I’m in need of some advice. The “oh, that sucks for you dude” response to
my problem that I keep getting from my so-called friends isn’t helping me
out any.

My problem in a nutshell: I’ve just started having sex with “Guy,” and he
happens to be one of those silent-during-sex people. And when I say “silent,”
I mean exactly that. No moaning, no panting, no “oh yes!” — not even heavy
breathing. (I’m sorry, but the occasional “oh shit” before he comes so
doesn’t count.) None of this is really a huge problem in itself, but it is
when his silence totally creeps me out. It’s not like I expect him to be
Tarzan and shout down the plaster on my ceiling, but a little bit of verbal
responsiveness on his part would be nice. Hell, I’d settle for a heavy
sigh.

It isn’t just the silence either, but the fact that Guy is basically totally
non-responsive during sex. Aside from his erection, I wouldn’t know the guy
was even excited. He gives absolutely no verbal confirmation of it. Nor
does he give any change in facial expression either. It’s just plain
creepy. If I were to have sex with a blow-up doll (do they even make a male
version?), I’d imagine it would be just like having sex with Guy.

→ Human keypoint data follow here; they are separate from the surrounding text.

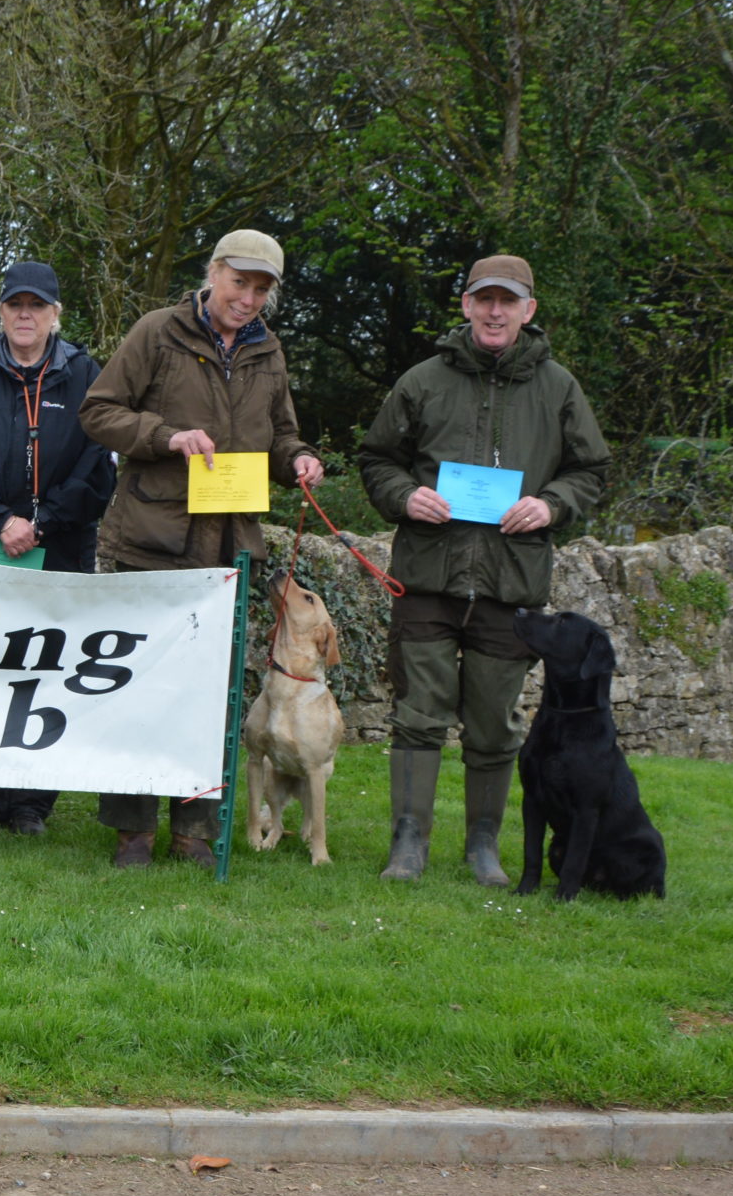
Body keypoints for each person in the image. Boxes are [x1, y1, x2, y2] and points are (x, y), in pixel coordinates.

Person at [356, 254, 610, 884]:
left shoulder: (559, 389)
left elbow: (591, 471)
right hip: (427, 578)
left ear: (529, 311)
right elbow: (378, 459)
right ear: (466, 305)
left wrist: (550, 505)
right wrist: (403, 496)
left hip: (510, 583)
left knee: (495, 722)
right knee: (418, 715)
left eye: (509, 301)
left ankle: (483, 846)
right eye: (484, 299)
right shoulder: (422, 381)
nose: (495, 312)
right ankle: (408, 843)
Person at [80, 228, 323, 867]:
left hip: (230, 549)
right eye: (240, 282)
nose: (248, 298)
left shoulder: (269, 352)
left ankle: (195, 829)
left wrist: (297, 458)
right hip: (152, 543)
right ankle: (131, 829)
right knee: (136, 688)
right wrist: (165, 436)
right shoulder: (156, 332)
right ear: (213, 273)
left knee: (212, 697)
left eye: (261, 288)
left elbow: (282, 434)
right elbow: (98, 411)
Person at [0, 261, 117, 835]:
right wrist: (0, 519)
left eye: (36, 306)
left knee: (49, 671)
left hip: (60, 547)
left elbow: (99, 467)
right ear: (1, 311)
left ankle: (33, 802)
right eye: (15, 305)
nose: (24, 315)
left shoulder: (89, 376)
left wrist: (44, 523)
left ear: (55, 315)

Although I
have to say, hearing the air compress and decompress in the doll would be more
of a response than I can muster from my current partner.

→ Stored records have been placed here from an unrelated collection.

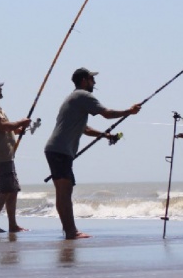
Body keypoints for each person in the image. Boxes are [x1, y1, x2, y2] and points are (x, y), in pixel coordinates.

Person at [44, 67, 141, 239]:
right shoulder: (83, 96)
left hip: (56, 149)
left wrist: (105, 135)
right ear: (84, 80)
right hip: (60, 151)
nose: (94, 82)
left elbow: (85, 129)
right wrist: (129, 111)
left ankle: (69, 231)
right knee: (64, 192)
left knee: (63, 192)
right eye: (91, 79)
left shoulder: (73, 98)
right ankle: (71, 232)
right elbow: (107, 114)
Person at [0, 79, 32, 234]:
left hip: (7, 155)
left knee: (13, 190)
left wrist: (20, 128)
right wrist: (20, 122)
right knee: (5, 190)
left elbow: (8, 130)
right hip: (0, 154)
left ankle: (12, 225)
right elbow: (2, 126)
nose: (1, 90)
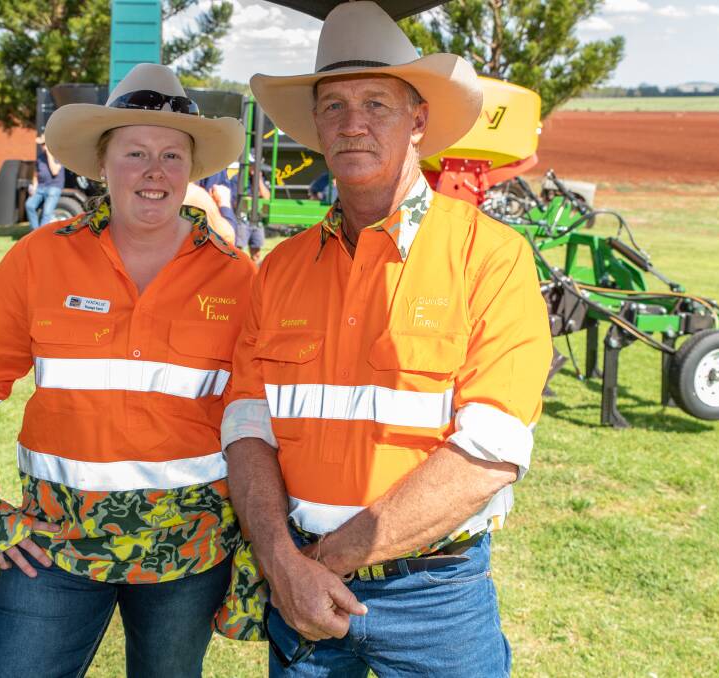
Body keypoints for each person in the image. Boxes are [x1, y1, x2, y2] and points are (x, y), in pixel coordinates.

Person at [221, 2, 553, 676]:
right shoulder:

I’m left with the conclusion that either Guy’s just really not that sexually
attracted to me, thus his lack of response, or this is just his normal,
typical behavior during sex. I’m sure there’s about a hundred different
things that could all be factors in why he sexually behaves the way he does,
but I just really don’t care to find out what they are. I’m 26; I really
don’t need Sexual-Project Ken Doll at this point in my life. Yet at the
same time, I’d feel like a real asshole if I were to ditch Guy just because
this ONE thing about him bothers me. The sex itself is good, but it would be
so much better if he would just moan or give me the “oh” face every once in
awhile. Let a girl know she’s doing it for you, dude!

I’ve told Guy, in the nicest possible way, that his
silence/non-responsiveness really unnerves me. He swears up and down that it
has nothing to do with me and that he’ll work on it. He also says that part
of his “problem” is that he’s just not a very responsive person in general.
I can understand what he’s saying…to a certain degree.

But basically I’m just left wondering if we’re just sexually incompatible?
Or is it that I’m sexually inadequate for him? Because I’m starting to feel
like it must be me if I can’t even work the guy up enough to get him to
breathe heavily.

Any advice would be appreciated.

Thanks,
Sexually Encountered of the Silent Kind

Dear Silent,

Yes, I think the two of you are sexually incompatible. Not that there’s anything wrong with keeping it on the extreme down-low during sex, I guess, if your partner doesn’t mind, but here’s the thing — you find it unnerving, you’ve told him so, and nothing has changed.

If you had a relationship of any length, I’d suggest counseling for the two of you, maybe, but you only just started sleeping with him and it’s already not working for you. So, don’t sleep with him anymore.